The three most common places people exaggerate their deductions are in a home office, work-related expenses, and charitable contributions. A home office must be a defined space in your home which is used exclusively and regularly for work functions. An office where you meet clients and work on your business is deductible. A den where you read your newspaper and also occasionally do a few hours of work is not. Your car is a deductible business expense when it’s used only for your business, not if it’s a family car that you also occasionally use to run business errands. If you’re going to itemize your charitable contributions, make sure you have records of the value of items you donate. Charitable contributions in excess of 5% of your income are easy places for the IRS to call for proof.
Being aggressive doesn’t mean being reckless. Be as bold as you can in claiming deductions that you can document. Don’t, though, make up or fabricate any numbers. Claim only what you can prove!
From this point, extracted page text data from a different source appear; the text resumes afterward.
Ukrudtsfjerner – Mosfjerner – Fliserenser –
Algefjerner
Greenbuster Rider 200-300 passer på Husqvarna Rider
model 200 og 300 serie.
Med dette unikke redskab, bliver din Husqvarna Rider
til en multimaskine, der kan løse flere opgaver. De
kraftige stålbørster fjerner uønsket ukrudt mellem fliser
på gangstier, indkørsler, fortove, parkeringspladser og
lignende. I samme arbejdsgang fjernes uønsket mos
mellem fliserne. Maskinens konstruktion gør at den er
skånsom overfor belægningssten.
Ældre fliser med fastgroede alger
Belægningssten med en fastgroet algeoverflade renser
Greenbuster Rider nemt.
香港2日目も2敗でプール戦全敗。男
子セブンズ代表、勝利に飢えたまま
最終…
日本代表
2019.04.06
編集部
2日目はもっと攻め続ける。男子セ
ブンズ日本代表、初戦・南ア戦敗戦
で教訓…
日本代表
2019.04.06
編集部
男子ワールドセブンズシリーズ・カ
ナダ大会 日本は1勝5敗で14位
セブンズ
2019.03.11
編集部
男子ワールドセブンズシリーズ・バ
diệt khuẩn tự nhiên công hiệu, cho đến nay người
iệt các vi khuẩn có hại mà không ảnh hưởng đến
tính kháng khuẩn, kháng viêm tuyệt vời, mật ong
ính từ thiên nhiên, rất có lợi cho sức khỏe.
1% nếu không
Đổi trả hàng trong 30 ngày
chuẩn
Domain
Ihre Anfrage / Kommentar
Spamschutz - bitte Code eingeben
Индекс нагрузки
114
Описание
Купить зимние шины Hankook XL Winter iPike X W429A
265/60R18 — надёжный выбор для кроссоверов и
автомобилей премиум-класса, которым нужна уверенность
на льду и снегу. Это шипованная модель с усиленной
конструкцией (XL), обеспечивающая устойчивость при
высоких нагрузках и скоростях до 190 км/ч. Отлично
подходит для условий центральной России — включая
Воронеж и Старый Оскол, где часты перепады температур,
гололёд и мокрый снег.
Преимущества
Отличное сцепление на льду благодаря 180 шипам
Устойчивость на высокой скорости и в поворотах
4. Making financial decisions for their tax implications
With a few exceptions, most tax incentives aren’t enough in and of themselves, to make any particular financial decision worthwhile. It’s very unlikely, for example, that you can make a charitable contribution that’s large enough to save you money on your taxes. Making your financial decisions based on the tax implications is a lot like letting the tail wag the dog.
While some decisions are only different in their tax implications, like a traditional IRA versus a Roth IRA, most of the time, your tax position should be one of the things you consider, but probably not the biggest consideration. Don’t sell assets in an attempt to change your tax burden. Fully invest in your retirement fund because of the financial security you want when you retire, not to lower your adjusted gross income. Make charitable contributions to do good in your community and make the world a better place, not to change your tax payment.
The tax code is written by people with decades of experience in financial planning from a governmental perspective. They wouldn’t be doing their jobs if there were an easy way to get out of paying your taxes. So it’s best to grin, bear it, and enjoy the things your tax dollars provide. Remember, it only comes due once a year.